Thousands of teaching jobs are expected to be lost this year because of the latest school budget cuts, and the Conservative heartland of the shire counties will bear the brunt.
Union officials are now receiving Section 188 notices - the first stage of the formal consultation process on job losses - but hope to be able to prevent compulsory redundancies through early retirement and redeployment. Class sizes will increase whichever way the jobs are shed, they predicted.
The Association of Teachers and Lecturers estimates that this year's total will exceed the 5,500 jobs lost in 1994. Unions said they would act swiftly against governing bodies which shed staff unnecessarily.

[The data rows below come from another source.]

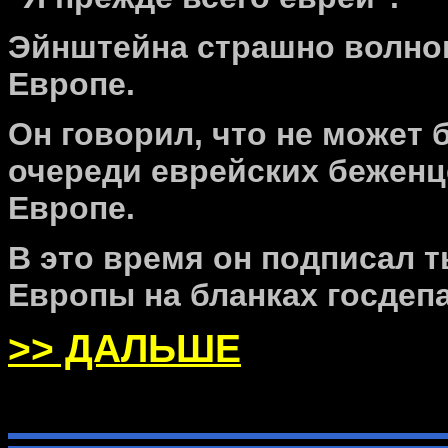
Эйнштейна страшно волно
Европе.
Он говорил, что не может 
очереди еврейских беженц
Европе.
В это время он подписал 
Европы на бланках госдеп
>> ДАЛЬШЕ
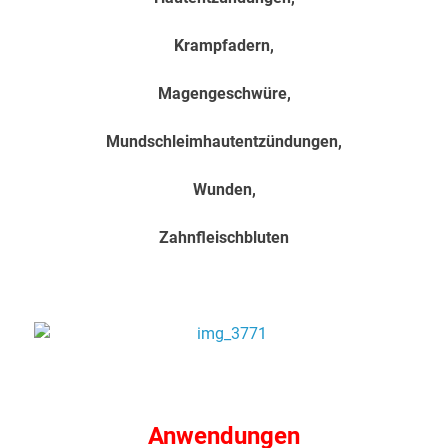
Krampfadern,
Magengeschwüre,
Mundschleimhautentzündungen,
Wunden,
Zahnfleischbluten
.
.
Anwendungen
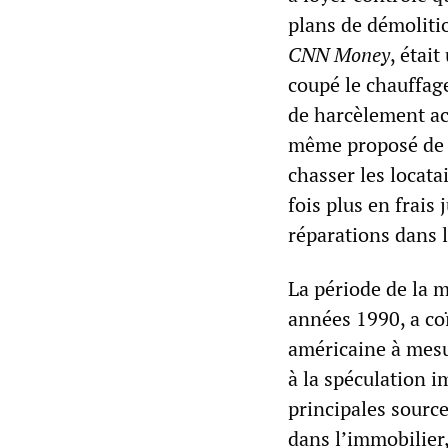
plans de démolitio
CNN Money
, étai
coupé le chauffage
de harcèlement acc
même proposé de l
chasser les locata
fois plus en frais
réparations dans 
La période de la 
années 1990, a coï
américaine à mesur
à la spéculation 
principales source
dans l’immobilier,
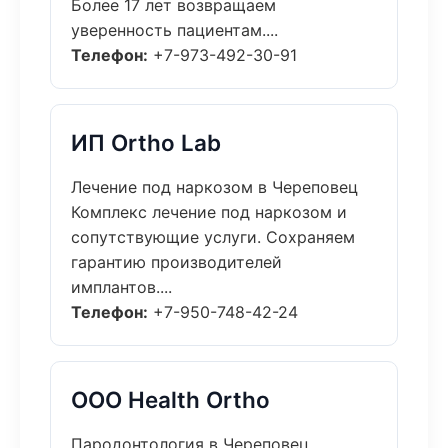
Более 17 лет возвращаем
уверенность пациентам....
Телефон:
+7-973-492-30-91
ИП Ortho Lab
Лечение под наркозом в Череповец
Комплекс лечение под наркозом и
сопутствующие услуги. Сохраняем
гарантию производителей
имплантов....
Телефон:
+7-950-748-42-24
ООО Health Ortho
Пародонтология в Череповец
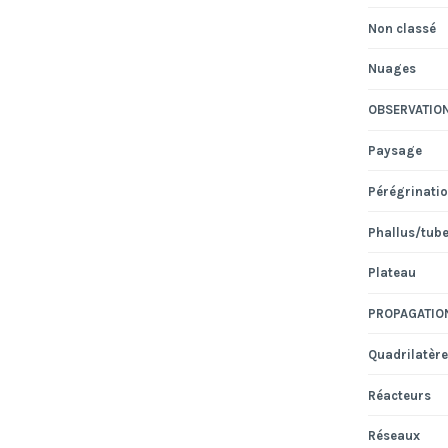
Non classé
Nuages
OBSERVATIO
Paysage
Pérégrinati
Phallus/tub
Plateau
PROPAGATIO
Quadrilatère
Réacteurs
Réseaux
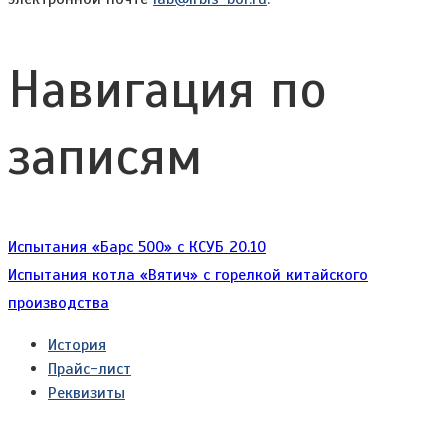
Навигация по
записям
Испытания «Барс 500» с КСУБ 20.10
Испытания котла «Вятич» с горелкой китайского
производства
История
Прайс-лист
Реквизиты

Tony Arthur, national executive member of the National Association of Schoolmasters Union of Women Teachers, said: "Some governing bodies are using the situation as an excuse to get rid of teachers when other savings can be made. We are already taking one school in Warwickshire to an industrial tribunal."

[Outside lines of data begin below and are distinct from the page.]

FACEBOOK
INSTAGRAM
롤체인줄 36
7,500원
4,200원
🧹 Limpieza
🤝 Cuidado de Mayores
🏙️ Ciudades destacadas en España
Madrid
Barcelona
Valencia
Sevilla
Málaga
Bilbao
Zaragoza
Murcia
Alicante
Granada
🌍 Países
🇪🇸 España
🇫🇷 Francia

In Warwickshire, where last week 20 schools set deficit budgets, it is anticipated up to 200 teaching posts may be lost, amid fears of 40-plus class sizes in some areas.
Union officials in Bedfordshire predict more than 100 compulsory redundancies, and in Staffordshire, up to 300 posts could be lost. Two hundred jobs are expected to go in Leicestershire.
More than 600 posts are expected to be lost in Devon and Cornwall. Margaret Morgan, the region's executive member of the NASUWT, said: "Virtually every secondary school is being affected. Schools have already pared and pared away in the past through early retirements, so there are expected to be fewer voluntary redundancies."
In Cambridgeshire, where cuts of more than Pounds 6 million were made in the education budget, 100 protective notices have been issued. Around 20 are expected to involve compulsory redundancies.
At least 300 posts will be lost in Lancashire, where reductions of more than 5 per cent in the education budget left some schools worse off by up to Pounds 150,000.